大変お待たせしました、言い訳ばかりで申し訳ありません、昨年末予想外の伸びに対応しきれずに、大切なメニュー変更の準備にまで手が回りませんでした。最近は身内からも批判が!? しかし質重視の姿勢は堅持します、私達のような創造的に仕事をこなすやり方では、作ることに努力して、出来上がったものを提供して喜んでもらうというスタンスが唯一です、季節時節に追われて、間に合わせに物を作るなどということはできないし、すべきではないと考えています。それは最もわかっていただきたいところです。体裁を整えるために質を犠牲にしたものよりも、必要な時間をかけて吟味されたもの、どちらがいいかは考えずとも明らかです。
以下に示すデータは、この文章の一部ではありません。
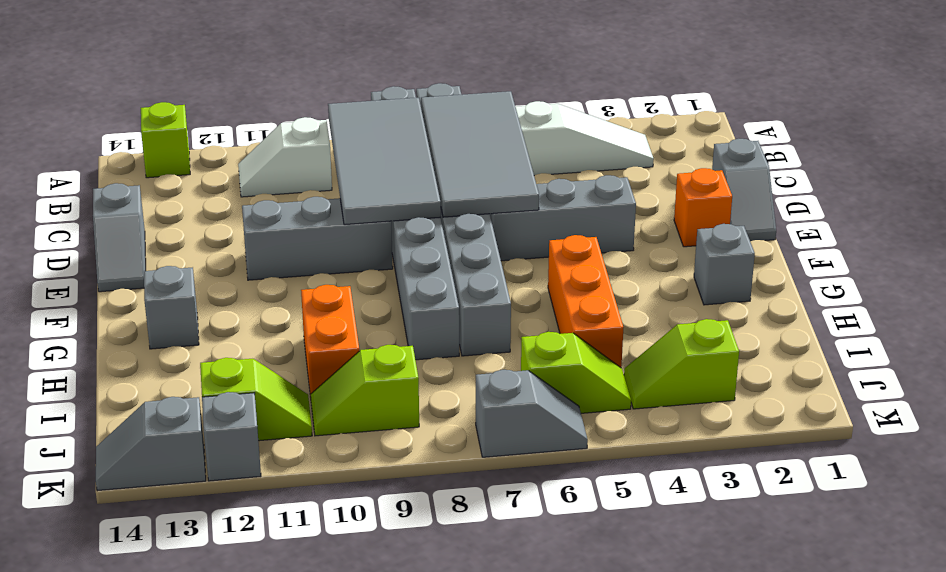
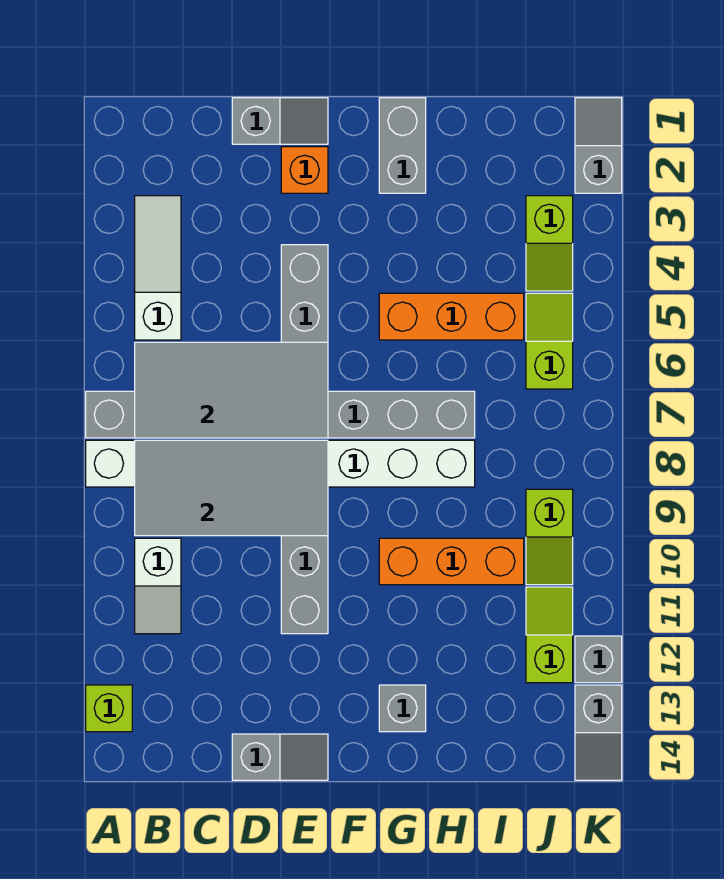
grey 1x8 brick [371,86,459,360] -> white 1x8 brick [86,440,475,487]
grey 1x1 brick [694,224,755,305] -> grey 1x2 brick [379,98,426,193]
orange 1x2 brick [301,285,359,397] -> orange 1x3 brick [379,538,524,585]
grey 1x2 slope [476,370,588,457] -> grey 1x2 slope moved to [575,98,622,193]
一点の曇りもなく、自信を持って提供する、私達の使命と承知しています。
本年最初のメニュー改編です。今回私が最も気に入っているのは「カキのリゾット」
カキの良さをうまく表現できたと思います。
皆さん中華で人気のオイスターソースがどのように作られているかご存知でしょうか?それは意外に自然な行程、私も実際に見たわけではありませんが、それは基本的にカキの煮汁をただ煮詰めるだけで作られているそうです。
少し前になりますが、このオイスターソース、一時フレンチでも取り上げられてよく使われていたそうです、クリーム系のソースとの相性の良さから珍重されたようです。
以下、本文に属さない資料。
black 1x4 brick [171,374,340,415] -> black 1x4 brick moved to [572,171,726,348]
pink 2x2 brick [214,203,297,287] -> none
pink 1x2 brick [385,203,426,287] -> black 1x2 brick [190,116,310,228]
カキを加熱して得られた煮汁を濃く煮詰めてオイスターソースとして、リゾット用のクリームソースに仕上げます。ほうれん草の風味とも合わせて、この季節ならではの魅力的な一皿になっていると思います。
もう一つ上げると黒豚のボッリート、イタリアの人は、きっとこういう提供の仕方はしないでしょう、もともと肉料理とされていて、煮汁から上げて薄く切り分け、様々な薬味を添えて供するのが本当です。今回このメニューのために試作をしていて、煮汁の美味さに驚いて、進めるうちに自然な成り行きでスープとしました。元々スープはとても興味を引かれる料理で様々に取り入れ研究しています。矛盾するようですが肉をおいしく仕上げようとすると、その煮汁も良いものができるというのが、このところの私の感触で、様々に試してこの提供の仕方を選びました。黒豚は生の状態でとても色が濃く、いかにも良い出汁がでそうです。中途半端に加熱するとやはり豚特有の臭みが残りますが、しっかり加熱を続けて筋が溶け始める頃には、煮汁の臭みも消えています。消えるのか、同じ成分を元とする、後から出てきた旨み成分がその臭みをカバーするのか分かりませんが、煮込んでいるうちに風味が劇的に変化します。
よくできたコンソメスープ(牛)も大変味わい深いものですが、豚も捨てたものではありません。
どれも思い入れがありますが、もう一つ上げるとすれば、それは本日の魚のチンザノ風味、参考にしたのはサルディーニャのレストランで供されている、サフランを使ったシンプルな一皿です。穏やかに火を入れたスズキは提供直前に皮を取って身の滑らかな食感を楽しみます。ラ・フレッチャではアラからとっただし汁とチンザノドライ、数種類の香味野菜でソースを作り、旬の味の強い大根を細めの拍子切りにしてそこに加えます。肉にはローストビーフのような丁度良い火の通し加減をした料理が確立されていますが、魚ではそれは一般的ではありません。肉と魚、ある程度差はありますが基本的には同じような性質を持った食材です。水分の含有量や脂肪の量の差などから調理に要する時間には差が生じますが、魚でも良くできたローストビーフのように、確かにたんぱく質が変質していて、しかも肉汁が逃げていない状態を作り出すことが可能です。専門料理の世界では常識ですが、一般の方にはなかなか馴染みがないことと思います。それを白身の新鮮な魚ですると、また違う食材であるかのような心地良い食感が得られます。全体を持ち上げると確かに火が通っていて繊維がほぐれて分かれていきます、口に入れるとそれは滑らかで、適度な加熱を与えて初めて得られる食感、特長的なものです。その昔調理技術というと弟子にだけ伝えられるものでした。大切なノウハウは門外不出、入門しなければその技術は得られないのが当たり前。しかし近年有難いことに大変多くの出版物があり、大抵のことはそれほど苦労せずに手に入れることができます。しかし情報量が多いということは、それだけ必要でない情報も溢れてしまっている訳で、大量の石の中から宝石の原石を探すように質の高い技術、方法を探し出し取り入れる、求める情報を探し出して吟味することが必要になってきます。素晴らしい情報が溢れていても、全ての人がそれを取り入れているわけではありません、本当に真剣に取り組んでやっていこうとする人にとっては、ある意味平等な、いい時代なのではないかと思います。あんな技術やこんなノウハウ、当店ではその一昔前のように、色々なノウハウをオープンにはしていません、それは当店の方針で、折角お店に来てもらった従業員の方に、そこでしか得られない情報がなければ甲斐がない、有名なシェフの方が広く世間にその技術を広められるのは素晴らしいことと思いますし、それを非難するつもりはもちろんありませんが、私は肝心なことは表明しないことにしました、内容に興味のある方にはひたすらお詫びするだけです。